◆ **WORK REQUEST**
For this exercise, output the line holding "List each element's" and all subsequent lines of the entries below, unchanged, up to and including the last.

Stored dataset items
↓↓↓
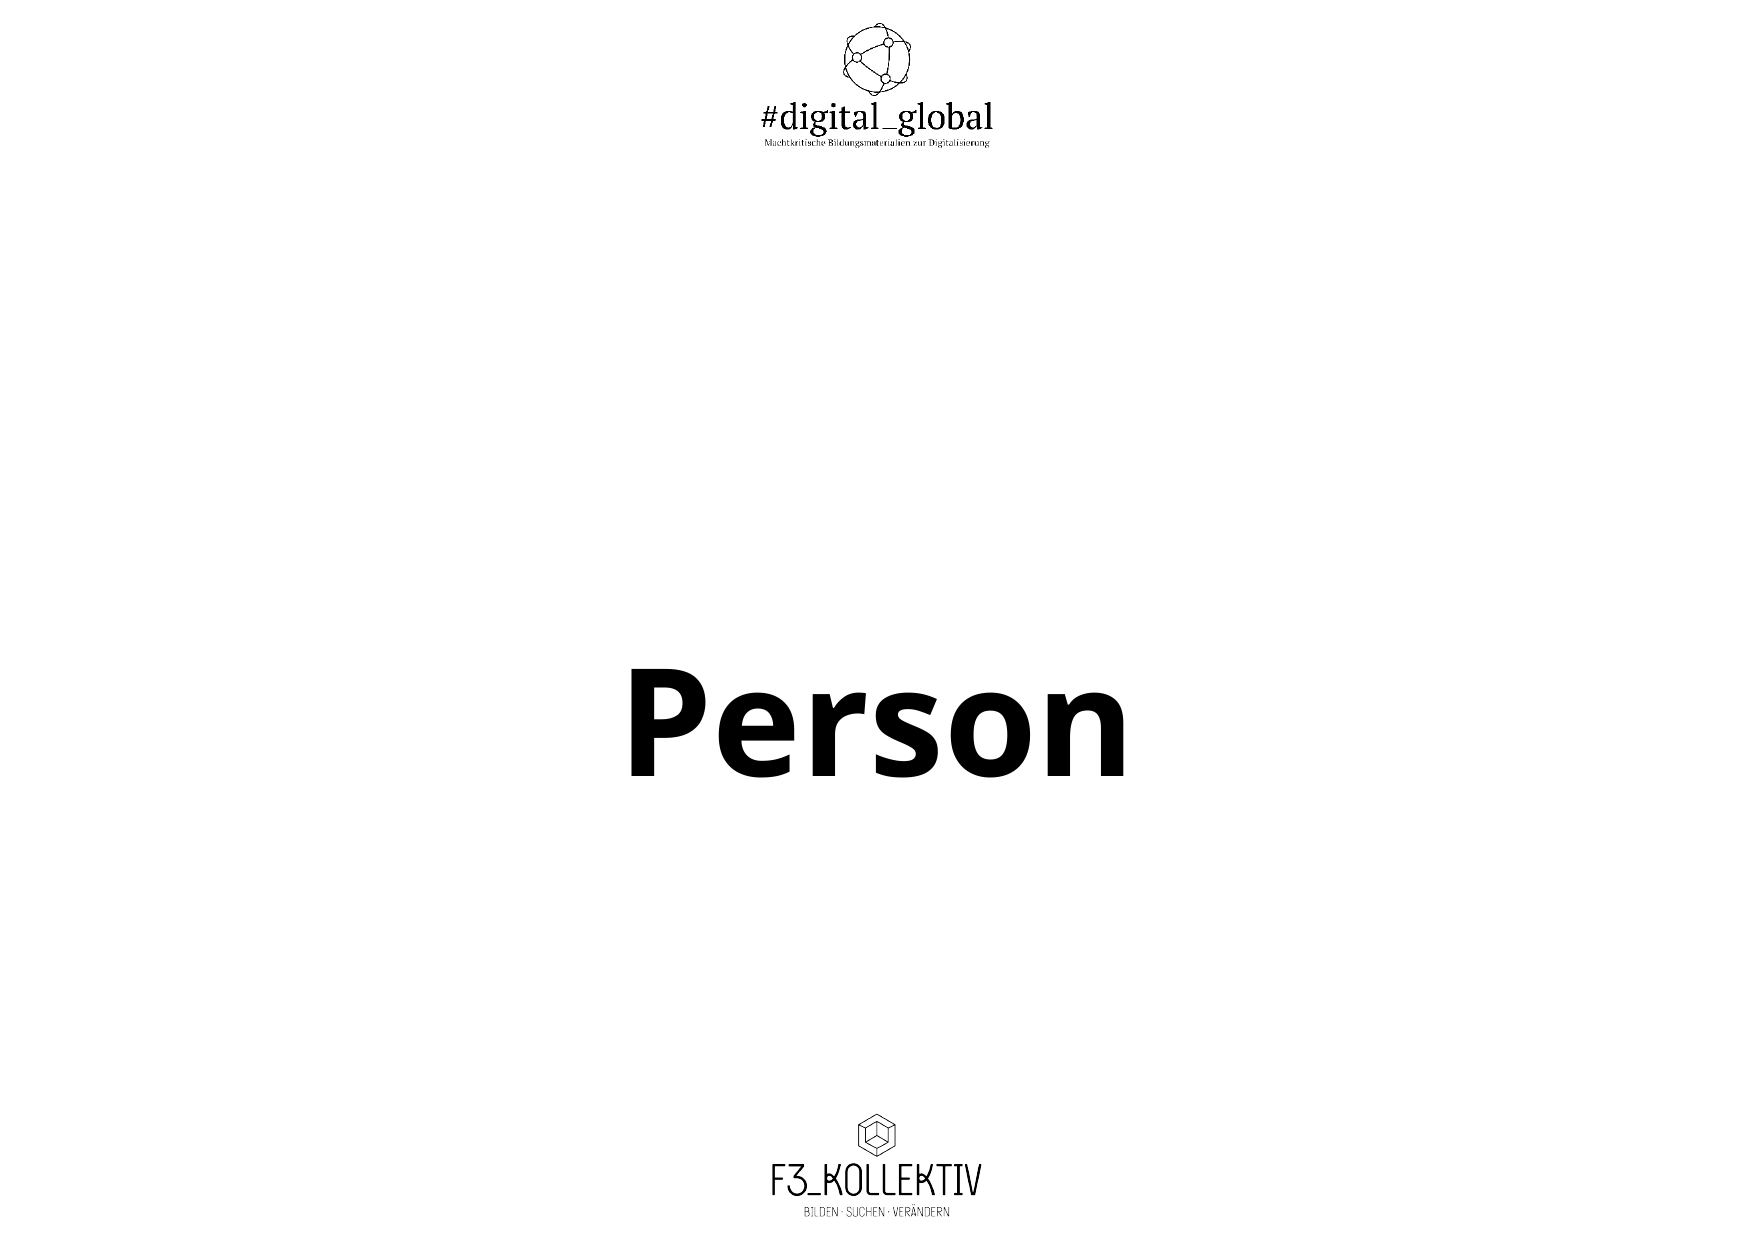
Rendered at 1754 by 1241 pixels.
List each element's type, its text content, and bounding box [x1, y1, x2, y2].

text Person [300, 616, 1454, 820]
picture [754, 16, 999, 154]
picture [766, 1108, 988, 1223]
↑↑↑
◆ **WRITTEN SOLUTION**
List each element's type, its text content, and bounding box [x1, y1, x2, y2].

text Person [300, 616, 1454, 820]
picture [754, 16, 999, 154]
picture [766, 1108, 988, 1223]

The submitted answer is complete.